Hadoop comes from the Apache Software Foundation, and acts as a distributed computing platform. Prior to Yahoo’s announcement, the software wasn’t hurting for footing; other users included Google, IBM, and Last.fm. Still, this development should ensure Hadoop is embraced to an even greater degree in the future.
On the Yahoo Search Blog, Sean Suchter points out, “Using open source software is a win-win situation for Yahoo! and the wider community. We achieve cost savings, faster processing, reduced maintenance, and increased scale and the community can benefit from the myriad improvements it took to make Hadoop viable for such a large-scale commercial implementation.” Quite an endorsement (and invitation), eh?

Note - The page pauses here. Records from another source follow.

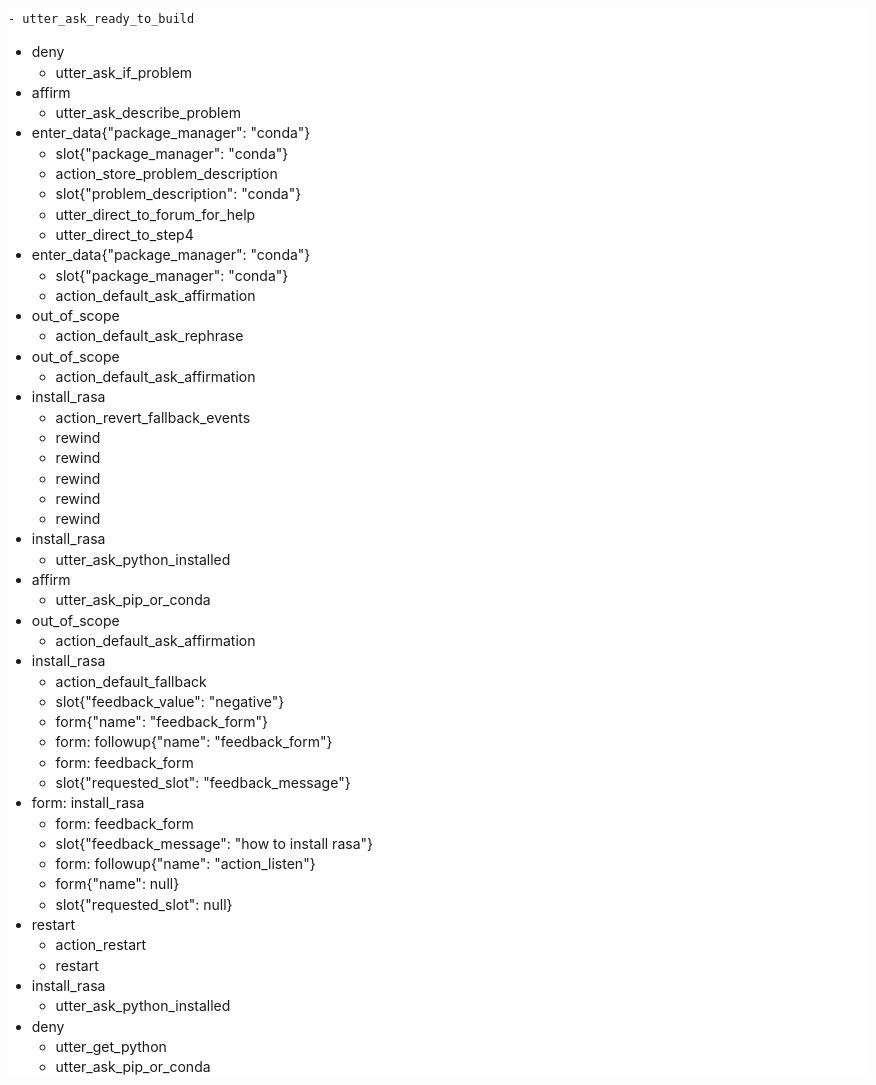     - utter_ask_ready_to_build
* deny
    - utter_ask_if_problem
* affirm
    - utter_ask_describe_problem
* enter_data{"package_manager": "conda"}
    - slot{"package_manager": "conda"}
    - action_store_problem_description
    - slot{"problem_description": "conda"}
    - utter_direct_to_forum_for_help
    - utter_direct_to_step4
* enter_data{"package_manager": "conda"}
    - slot{"package_manager": "conda"}
    - action_default_ask_affirmation
* out_of_scope
    - action_default_ask_rephrase
* out_of_scope
    - action_default_ask_affirmation
* install_rasa
    - action_revert_fallback_events
    - rewind
    - rewind
    - rewind
    - rewind
    - rewind
* install_rasa
    - utter_ask_python_installed
* affirm
    - utter_ask_pip_or_conda
* out_of_scope
    - action_default_ask_affirmation
* install_rasa
    - action_default_fallback
    - slot{"feedback_value": "negative"}
    - form{"name": "feedback_form"}
    - form: followup{"name": "feedback_form"}
    - form: feedback_form
    - slot{"requested_slot": "feedback_message"}
* form: install_rasa
    - form: feedback_form
    - slot{"feedback_message": "how to install rasa"}
    - form: followup{"name": "action_listen"}
    - form{"name": null}
    - slot{"requested_slot": null}
* restart
    - action_restart
    - restart
* install_rasa
    - utter_ask_python_installed
* deny
    - utter_get_python
    - utter_ask_pip_or_conda
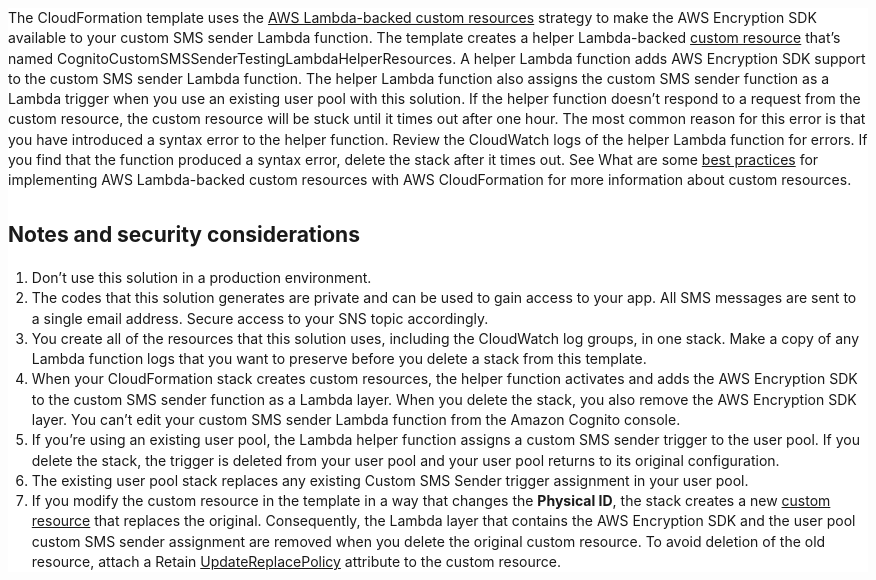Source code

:    The CloudFormation template uses the [AWS Lambda-backed custom resources](https://docs.aws.amazon.com/AWSCloudFormation/latest/UserGuide/template-custom-resources-lambda.html)
   strategy to make the AWS Encryption SDK available to your custom SMS sender Lambda function. The template creates a
   helper Lambda-backed [custom resource](https://docs.aws.amazon.com/AWSCloudFormation/latest/UserGuide/template-custom-resources.html)
   that’s named CognitoCustomSMSSenderTestingLambdaHelperResources. A helper Lambda function adds AWS Encryption SDK
   support to the custom SMS sender Lambda function. The helper Lambda function also assigns the custom SMS sender
   function as a Lambda trigger when you use an existing user pool with this solution. If the helper function doesn’t
   respond to a request from the custom resource, the custom resource will be stuck until it times out after one hour.
   The most common reason for this error is that you have introduced a syntax error to the helper function. Review the
   CloudWatch logs of the helper Lambda function for errors. If you find that the function produced a syntax error,
   delete the stack after it times out. See What are some [best practices](https://aws.amazon.com/premiumsupport/knowledge-center/best-practices-custom-cf-lambda/)
   for implementing AWS Lambda-backed custom resources with AWS CloudFormation for more information about custom resources.

## Notes and security considerations
1. Don’t use this solution in a production environment.
2. The codes that this solution generates are private and can be used to gain access to your app. All SMS messages are
   sent to a single email address. Secure access to your SNS topic accordingly.
3. You create all of the resources that this solution uses, including the CloudWatch log groups, in one stack. Make a
   copy of any Lambda function logs that you want to preserve before you delete a stack from this template.
4. When your CloudFormation stack creates custom resources, the helper function activates and adds the AWS Encryption
   SDK to the custom SMS sender function as a Lambda layer. When you delete the stack, you also remove the AWS
   Encryption SDK layer. You can’t edit your custom SMS sender Lambda function from the Amazon Cognito console.
5. If you’re using an existing user pool, the Lambda helper function assigns a custom SMS sender trigger to the user
   pool. If you delete the stack, the trigger is deleted from your user pool and your user pool returns to its original
   configuration.
6. The existing user pool stack replaces any existing Custom SMS Sender trigger assignment in your user pool.
7. If you modify the custom resource in the template in a way that changes the **Physical ID**, the stack creates a new
   [custom resource](https://docs.aws.amazon.com/AWSCloudFormation/latest/UserGuide/aws-resource-cfn-customresource.html)
   that replaces the original. Consequently, the Lambda layer that contains the AWS Encryption SDK and the user pool
   custom SMS sender assignment are removed when you delete the original custom resource. To avoid deletion of the old
   resource, attach a Retain [UpdateReplacePolicy](https://docs.aws.amazon.com/AWSCloudFormation/latest/UserGuide/aws-attribute-updatereplacepolicy.html)
   attribute to the custom resource.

Yahoo and Hadoop are also taking steps to make sure everyone hears the news, with related posts appearing on the Yahoo Developer Network and Hadoop and Distributed Computing blogs. An interview between Jeremy Zawodny and two team members adds to the buzz.
But as Zawodny reminds everyone, there’s more to this than PR. “It’s not just an experiment or research project,” he writes. “There’s real money on the line.” And with their record-breaking implementation, Yahoo and Hadoop seem to be handling it well.